*** Opening of Data to use ***
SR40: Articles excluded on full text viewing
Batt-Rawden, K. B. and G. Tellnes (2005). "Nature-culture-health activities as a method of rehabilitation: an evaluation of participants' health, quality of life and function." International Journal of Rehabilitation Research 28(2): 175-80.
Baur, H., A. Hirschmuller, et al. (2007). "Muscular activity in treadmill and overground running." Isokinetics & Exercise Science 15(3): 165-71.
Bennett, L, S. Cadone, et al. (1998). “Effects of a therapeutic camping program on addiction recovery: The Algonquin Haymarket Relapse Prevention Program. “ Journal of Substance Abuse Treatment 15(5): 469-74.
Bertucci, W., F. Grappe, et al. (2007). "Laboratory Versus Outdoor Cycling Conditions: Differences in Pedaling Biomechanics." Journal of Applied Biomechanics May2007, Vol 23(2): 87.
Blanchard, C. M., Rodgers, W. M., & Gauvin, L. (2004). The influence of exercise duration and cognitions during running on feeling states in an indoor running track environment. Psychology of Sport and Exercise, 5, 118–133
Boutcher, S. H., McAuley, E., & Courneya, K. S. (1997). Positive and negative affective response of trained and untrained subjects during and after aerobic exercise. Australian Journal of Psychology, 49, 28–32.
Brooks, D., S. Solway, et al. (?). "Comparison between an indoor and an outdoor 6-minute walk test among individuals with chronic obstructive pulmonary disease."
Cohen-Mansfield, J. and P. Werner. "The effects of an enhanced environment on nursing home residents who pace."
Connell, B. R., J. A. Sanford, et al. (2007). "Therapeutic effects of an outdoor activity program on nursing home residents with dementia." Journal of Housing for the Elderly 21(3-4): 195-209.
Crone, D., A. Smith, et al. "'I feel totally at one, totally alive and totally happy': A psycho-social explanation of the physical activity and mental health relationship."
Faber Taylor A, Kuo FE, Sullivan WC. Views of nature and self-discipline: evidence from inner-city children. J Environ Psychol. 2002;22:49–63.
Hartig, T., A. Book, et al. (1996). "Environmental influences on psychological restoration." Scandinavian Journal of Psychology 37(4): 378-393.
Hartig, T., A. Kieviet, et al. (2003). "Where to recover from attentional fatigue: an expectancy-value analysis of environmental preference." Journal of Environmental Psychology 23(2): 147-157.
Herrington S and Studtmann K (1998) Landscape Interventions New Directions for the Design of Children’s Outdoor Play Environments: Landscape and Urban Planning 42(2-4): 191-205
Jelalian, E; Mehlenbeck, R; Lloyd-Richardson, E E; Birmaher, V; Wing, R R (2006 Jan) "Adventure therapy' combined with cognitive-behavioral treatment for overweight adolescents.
*** Close of Data to use ***
Instructions to follow: The answer should consist of every entry, repeated word for word.

Solution:
SR40: Articles excluded on full text viewing
Batt-Rawden, K. B. and G. Tellnes (2005). "Nature-culture-health activities as a method of rehabilitation: an evaluation of participants' health, quality of life and function." International Journal of Rehabilitation Research 28(2): 175-80.
Baur, H., A. Hirschmuller, et al. (2007). "Muscular activity in treadmill and overground running." Isokinetics & Exercise Science 15(3): 165-71.
Bennett, L, S. Cadone, et al. (1998). “Effects of a therapeutic camping program on addiction recovery: The Algonquin Haymarket Relapse Prevention Program. “ Journal of Substance Abuse Treatment 15(5): 469-74.
Bertucci, W., F. Grappe, et al. (2007). "Laboratory Versus Outdoor Cycling Conditions: Differences in Pedaling Biomechanics." Journal of Applied Biomechanics May2007, Vol 23(2): 87.
Blanchard, C. M., Rodgers, W. M., & Gauvin, L. (2004). The influence of exercise duration and cognitions during running on feeling states in an indoor running track environment. Psychology of Sport and Exercise, 5, 118–133
Boutcher, S. H., McAuley, E., & Courneya, K. S. (1997). Positive and negative affective response of trained and untrained subjects during and after aerobic exercise. Australian Journal of Psychology, 49, 28–32.
Brooks, D., S. Solway, et al. (?). "Comparison between an indoor and an outdoor 6-minute walk test among individuals with chronic obstructive pulmonary disease."
Cohen-Mansfield, J. and P. Werner. "The effects of an enhanced environment on nursing home residents who pace."
Connell, B. R., J. A. Sanford, et al. (2007). "Therapeutic effects of an outdoor activity program on nursing home residents with dementia." Journal of Housing for the Elderly 21(3-4): 195-209.
Crone, D., A. Smith, et al. "'I feel totally at one, totally alive and totally happy': A psycho-social explanation of the physical activity and mental health relationship."
Faber Taylor A, Kuo FE, Sullivan WC. Views of nature and self-discipline: evidence from inner-city children. J Environ Psychol. 2002;22:49–63.
Hartig, T., A. Book, et al. (1996). "Environmental influences on psychological restoration." Scandinavian Journal of Psychology 37(4): 378-393.
Hartig, T., A. Kieviet, et al. (2003). "Where to recover from attentional fatigue: an expectancy-value analysis of environmental preference." Journal of Environmental Psychology 23(2): 147-157.
Herrington S and Studtmann K (1998) Landscape Interventions New Directions for the Design of Children’s Outdoor Play Environments: Landscape and Urban Planning 42(2-4): 191-205
Jelalian, E; Mehlenbeck, R; Lloyd-Richardson, E E; Birmaher, V; Wing, R R (2006 Jan) "Adventure therapy' combined with cognitive-behavioral treatment for overweight adolescents.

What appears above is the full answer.